The UP CIDS Program on Social and Political Change (PSPC) is co-organizing a public lecture, “Revisiting the War on Drugs,” on 16 November 2023 (Thursday), 4:00 pm–5:30pm, Audiovisual Room (Room 207), 2F, Palma Hall, College of Social Sciences and Philosophy, University of the Philippines Diliman. The lecture is free and open to the public, but seating is on a first-come, first-served basis.

The Lecture

Over a year has passed since former president Rodrigo Duterte stepped down from power. The killings resulting from anti-illegal drug operations have not stopped. How do we make sense of the persistence of violence? Drawing from their book, Communal Intimacy and the Violence of Politics: Understanding the War on Drugs in Bagong Silang, Philippines, Steffen Jensen and Karl Hapal offer an explanation based on nearly 10 years of ethnographic work. Rather than reducing the war on drugs to Duterte’s murderous ways, the lecture explores the conditions that allowed it. The lecture does this by looking at barangay Bagong Silang, an urban poor resettlement site North of Metro Manila that has long been a zone of exclusion and death. The lecture discusses how the war on drugs is not some exogenous phenomenon that descended on places like Bagong Silang. Instead, communal relations in Bagong Silang, mediated by gerontocratic and patron-client authority structures, provided the conditions where the war could unfold and escalate. It asks, what are the repercussions of the war in places like Bagong Silang, not least at the cusp of the barangay elections. The lecture also discusses various methodological challenges, particularly encountering and studying violence in the field, and engaged scholarship for social justice and human rights.

**Direction 1**
Please reproduce word for word the part of the lecture announcement starting at "The UP CIDS" and ending at "first-come, first-served basis.".
**Direction 2**
According to the lecture announcement, about how many years of ethnographic work is the speakers' explanation based on?
**Direction 3**
For each statement below, say whether it agrees with the lecture announcement. Answer yes or no and quote the deciding words from it.
(a) The lecture is free and open to the public.
(b) Bagong Silang lies south of Metro Manila.
(c) The lecture treats the war on drugs as an exogenous phenomenon that descended on Bagong Silang.

**Collected material**

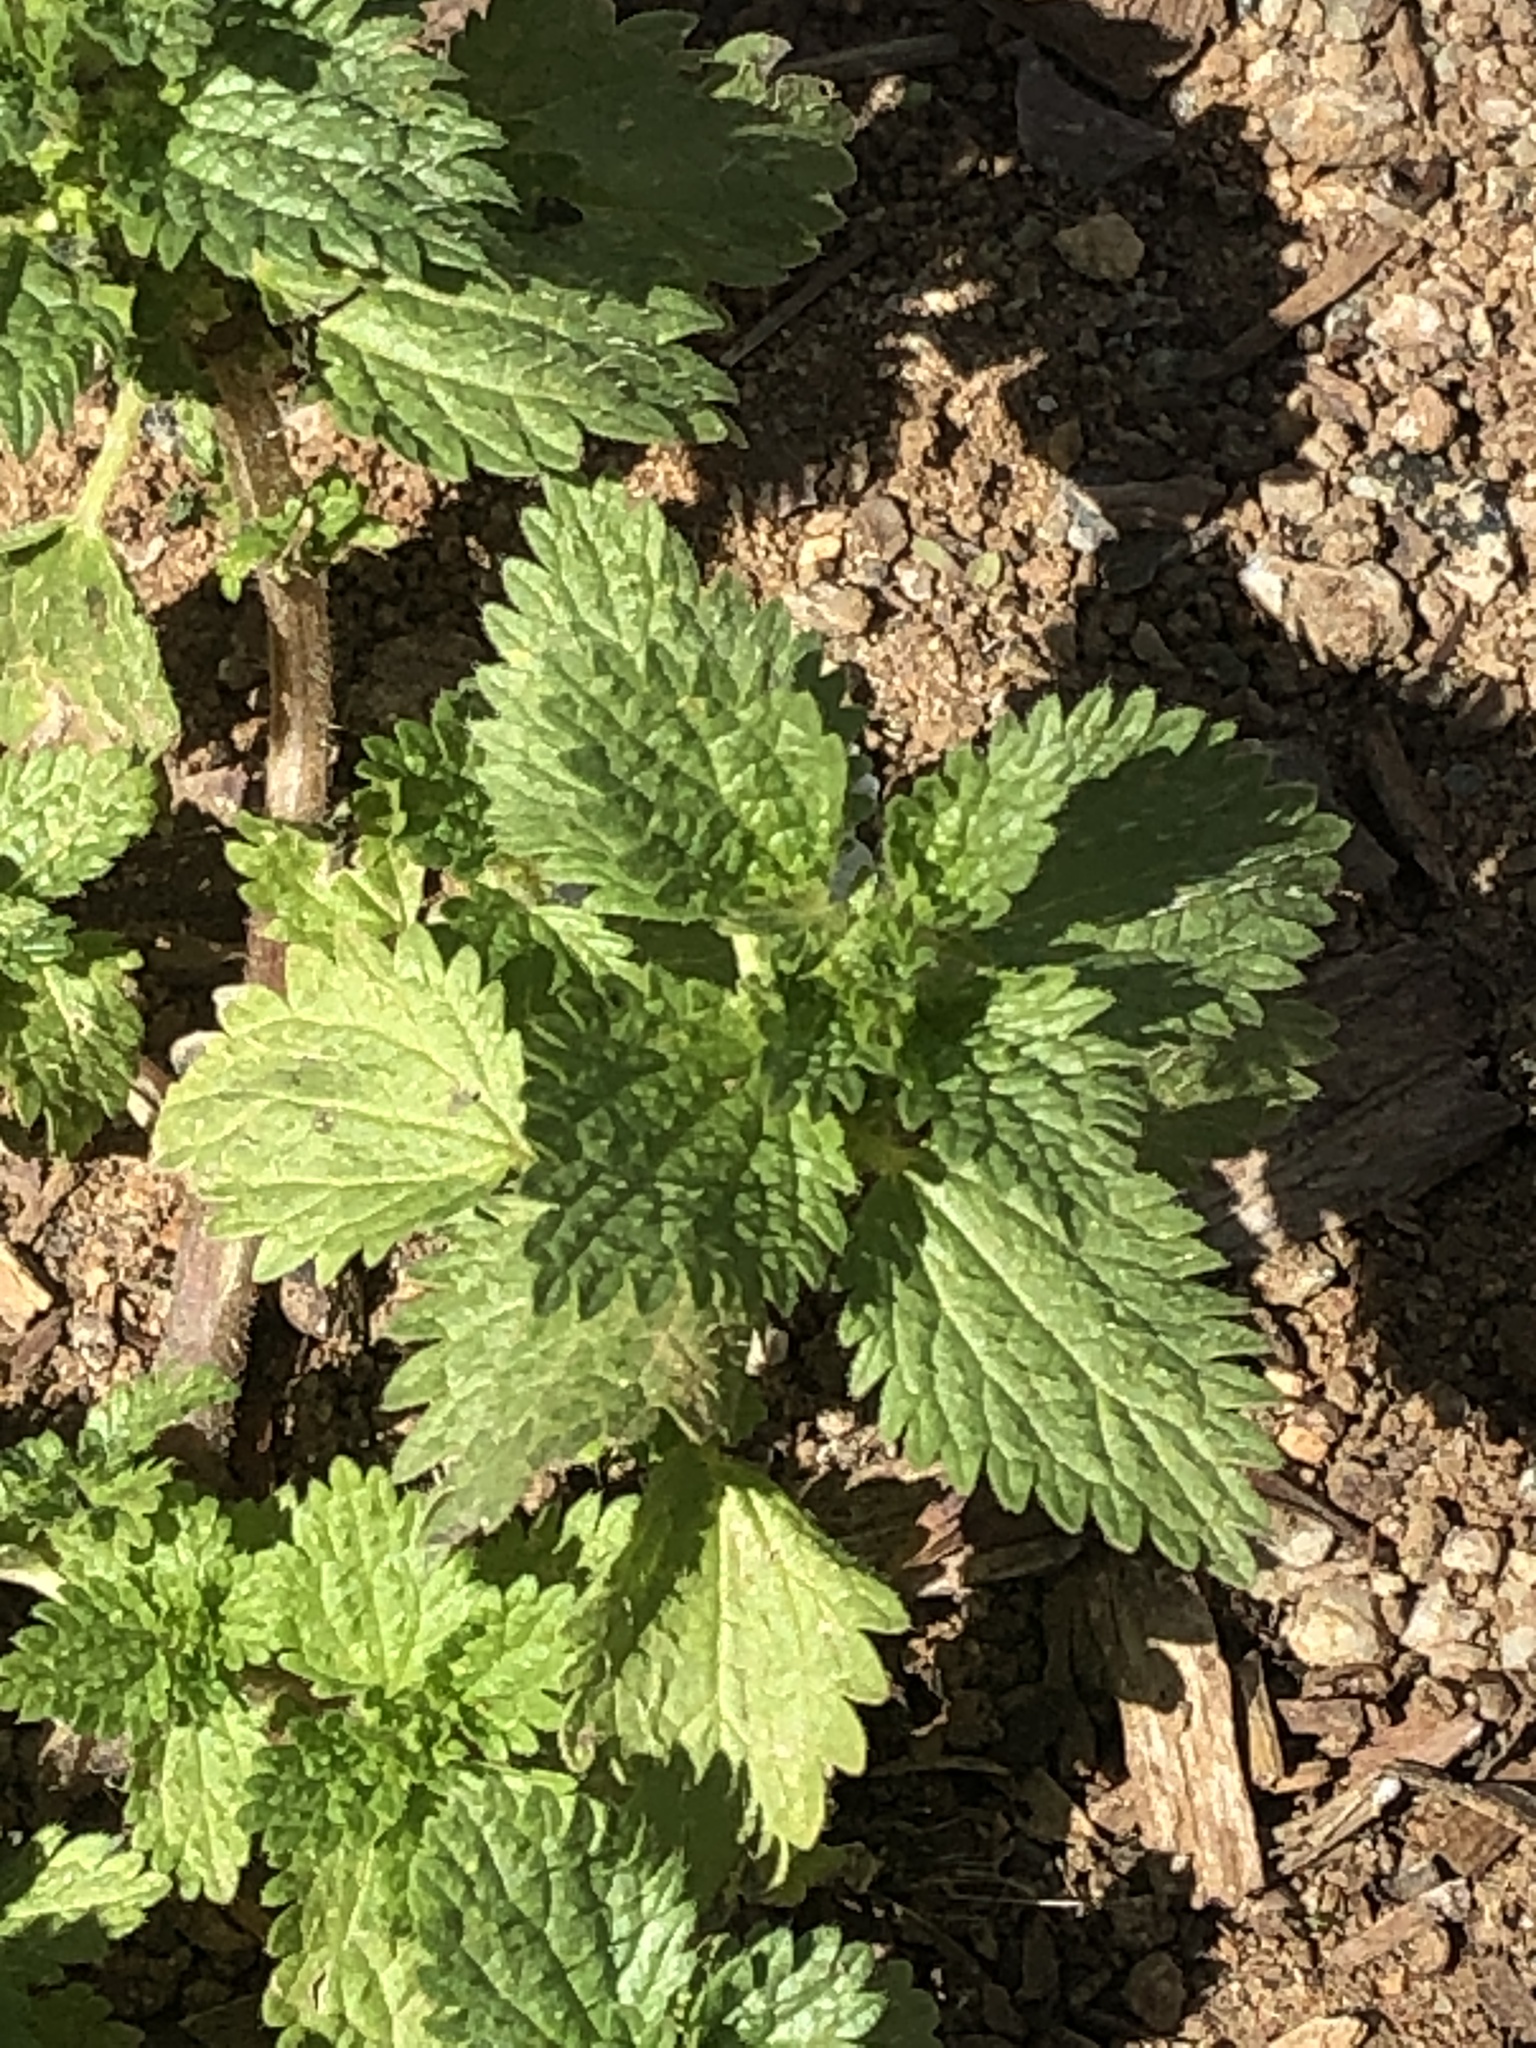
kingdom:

**Exercise result 1**
The UP CIDS Program on Social and Political Change (PSPC) is co-organizing a public lecture, “Revisiting the War on Drugs,” on 16 November 2023 (Thursday), 4:00 pm–5:30pm, Audiovisual Room (Room 207), 2F, Palma Hall, College of Social Sciences and Philosophy, University of the Philippines Diliman. The lecture is free and open to the public, but seating is on a first-come, first-served basis.

**Exercise result 2**
Nearly 10 years.

**Exercise result 3**
(a) Yes: "The lecture is free and open to the public"
(b) No: "an urban poor resettlement site North of Metro Manila"
(c) No: "the war on drugs is not some exogenous phenomenon that descended on places like Bagong Silang"